Answer the following from the eating disorder page below.
1. Which three common eating disorders does the page name?
2. Which professionals may make up the treatment team?
3. What class of antidepressant do doctors commonly prescribe?

:: Page extract ::
----
Eating Disorder: Definition
Eating disorders are not just about food but can be an outward sign of deep psychological and emotional turmoil. Clients have a serious disturbance in their eating behavior and an overwhelming, often irrational, concern over their body size and weight. There are three common Eating Disorders: Anorexia Nervosa, Bulimia Nervosa, and Binge Eating Disorder. This group of disorders is characterized by physiological and/or psychological disturbances in appetite or food intake.
Bridgecross Eating Disorder Clinic
BridgeCross provides caring, residential and outpatient care for girls and young women with Eating Disorders. Through BridgeCross’ own qualified clinicians, psychiatric, psychological, nutritional and medical needs are treated, as well as, any co-existing conditions, such as, substance abuse, depression, trauma-related disorders, anxiety disorders and other co-occurring psychiatric conditions.
Eating Disorder Treatment
BridgeCross residence provides eating disorder treatment in a supportive, highly structured environment in an attractive home-like setting, offering both privacy and strong connections to family. The overall goals of a patient stay include improved symptom control, enhanced self-esteem and a greater sense of personal and family well-being. BridgeCross provides outpatient care through the same clinical team, to ensure that patients are well supported in their efforts to maintain their accomplishments and avoid relapse.
Eating Disorder: Treatment Plan
An Eating Disorder treatment plan is a multi-disciplinary approach and the treatment team would assess each client individually. The treatment team may consist of a pediatrician, psychiatrist, psychologist, social worker and nutritionist, among possible others. The client’s treatment plan is developed based on individual needs.
- Family Therapy:
- A family-based approach is fostered with family/parental therapy sessions, as well as, support groups for parents. Psycho-educational sessions teach parents and clients about eating disorders, how to treat them and how to recognize signs of relapse. Families learn coping strategies to help them deal more successfully with their eating disordered child.
- Psychotherapy / Counseling:
- Dependent on treatment needs, individual counseling is offered to provide an opportunity for clients to explore the links between their thoughts, feelings and symptoms. Strategies taught within groups sessions are reinforced within the individual sessions. Any coexisting psychological difficulties are integrated into the client’s treatment plan.
- If needed, doctors sometimes prescribe antidepressant medications to treat eating disorders with coexisting psychological difficulties of depression and anxiety. Commonly, doctors prescribe selective serotonin reuptake inhibitors (SSRIs) such as fluoxetine (Prozac, Sarafem), sertraline (Zoloft), paroxetine (Paxil), and citalopram (Celexa). At this time no particular drug has emerged as a definitive treatment for Eating Disorders, although medication is clearly useful for the symptom relief that makes it possible for clients to participate in psychotherapy.
----
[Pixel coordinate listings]
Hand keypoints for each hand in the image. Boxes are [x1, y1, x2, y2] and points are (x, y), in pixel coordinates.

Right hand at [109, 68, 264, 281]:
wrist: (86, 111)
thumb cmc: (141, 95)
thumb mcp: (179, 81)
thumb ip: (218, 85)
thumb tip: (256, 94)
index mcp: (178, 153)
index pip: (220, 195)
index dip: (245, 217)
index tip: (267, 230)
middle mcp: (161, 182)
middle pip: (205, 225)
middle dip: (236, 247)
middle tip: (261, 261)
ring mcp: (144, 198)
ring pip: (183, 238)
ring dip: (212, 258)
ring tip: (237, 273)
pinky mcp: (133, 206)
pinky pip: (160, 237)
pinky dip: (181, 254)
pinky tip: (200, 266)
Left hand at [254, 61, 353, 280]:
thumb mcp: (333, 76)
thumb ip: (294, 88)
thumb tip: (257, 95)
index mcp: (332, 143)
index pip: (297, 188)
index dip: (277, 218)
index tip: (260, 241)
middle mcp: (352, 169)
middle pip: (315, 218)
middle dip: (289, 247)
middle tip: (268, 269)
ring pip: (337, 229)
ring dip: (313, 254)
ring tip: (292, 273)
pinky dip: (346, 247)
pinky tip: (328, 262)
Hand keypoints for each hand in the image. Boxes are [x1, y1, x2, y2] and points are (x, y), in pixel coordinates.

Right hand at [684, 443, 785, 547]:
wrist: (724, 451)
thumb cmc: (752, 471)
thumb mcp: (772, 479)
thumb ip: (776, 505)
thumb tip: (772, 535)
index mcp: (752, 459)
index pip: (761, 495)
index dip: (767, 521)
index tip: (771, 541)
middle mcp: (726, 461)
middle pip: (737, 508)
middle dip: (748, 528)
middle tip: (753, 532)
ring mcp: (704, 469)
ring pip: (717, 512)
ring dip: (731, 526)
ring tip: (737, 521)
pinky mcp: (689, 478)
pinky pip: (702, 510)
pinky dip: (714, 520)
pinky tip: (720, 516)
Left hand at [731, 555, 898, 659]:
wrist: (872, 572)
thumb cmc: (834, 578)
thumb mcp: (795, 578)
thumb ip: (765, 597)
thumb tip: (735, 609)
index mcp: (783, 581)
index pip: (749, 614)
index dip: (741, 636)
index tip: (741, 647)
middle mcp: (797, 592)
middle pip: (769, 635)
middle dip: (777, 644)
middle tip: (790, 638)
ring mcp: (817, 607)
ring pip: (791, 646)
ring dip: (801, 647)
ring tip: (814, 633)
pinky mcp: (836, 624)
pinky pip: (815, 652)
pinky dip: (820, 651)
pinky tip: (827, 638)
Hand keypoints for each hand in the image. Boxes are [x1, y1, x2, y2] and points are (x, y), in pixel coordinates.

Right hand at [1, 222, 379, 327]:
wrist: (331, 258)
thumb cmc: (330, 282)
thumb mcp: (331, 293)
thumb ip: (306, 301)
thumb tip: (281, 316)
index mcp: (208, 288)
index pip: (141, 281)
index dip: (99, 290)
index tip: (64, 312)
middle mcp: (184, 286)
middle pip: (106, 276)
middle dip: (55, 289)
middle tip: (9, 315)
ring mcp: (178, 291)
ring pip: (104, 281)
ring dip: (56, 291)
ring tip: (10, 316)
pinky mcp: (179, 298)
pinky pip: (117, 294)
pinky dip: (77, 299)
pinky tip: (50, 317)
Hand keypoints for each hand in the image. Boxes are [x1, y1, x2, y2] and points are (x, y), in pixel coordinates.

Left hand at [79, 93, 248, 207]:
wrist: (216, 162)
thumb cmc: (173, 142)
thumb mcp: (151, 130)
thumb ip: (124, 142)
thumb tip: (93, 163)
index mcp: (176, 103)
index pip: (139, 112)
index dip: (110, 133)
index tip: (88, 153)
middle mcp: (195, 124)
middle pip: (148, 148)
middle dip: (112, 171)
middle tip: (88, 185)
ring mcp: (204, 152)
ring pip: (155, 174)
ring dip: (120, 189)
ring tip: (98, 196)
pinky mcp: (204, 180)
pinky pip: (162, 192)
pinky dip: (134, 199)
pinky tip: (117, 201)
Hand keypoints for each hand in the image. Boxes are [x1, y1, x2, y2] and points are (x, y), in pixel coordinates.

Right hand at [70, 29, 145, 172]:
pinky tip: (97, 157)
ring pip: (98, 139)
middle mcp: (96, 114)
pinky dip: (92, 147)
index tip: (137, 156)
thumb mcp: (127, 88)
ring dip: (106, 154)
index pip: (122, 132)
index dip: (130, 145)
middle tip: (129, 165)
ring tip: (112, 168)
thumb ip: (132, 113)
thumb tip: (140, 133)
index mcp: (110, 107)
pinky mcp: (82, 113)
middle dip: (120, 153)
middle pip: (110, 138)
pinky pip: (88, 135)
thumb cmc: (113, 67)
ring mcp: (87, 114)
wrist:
----
:: Output for this exercise ::
1. Anorexia Nervosa, Bulimia Nervosa, and Binge Eating Disorder.
2. A pediatrician, psychiatrist, psychologist, social worker and nutritionist, among possible others.
3. Selective serotonin reuptake inhibitors (SSRIs).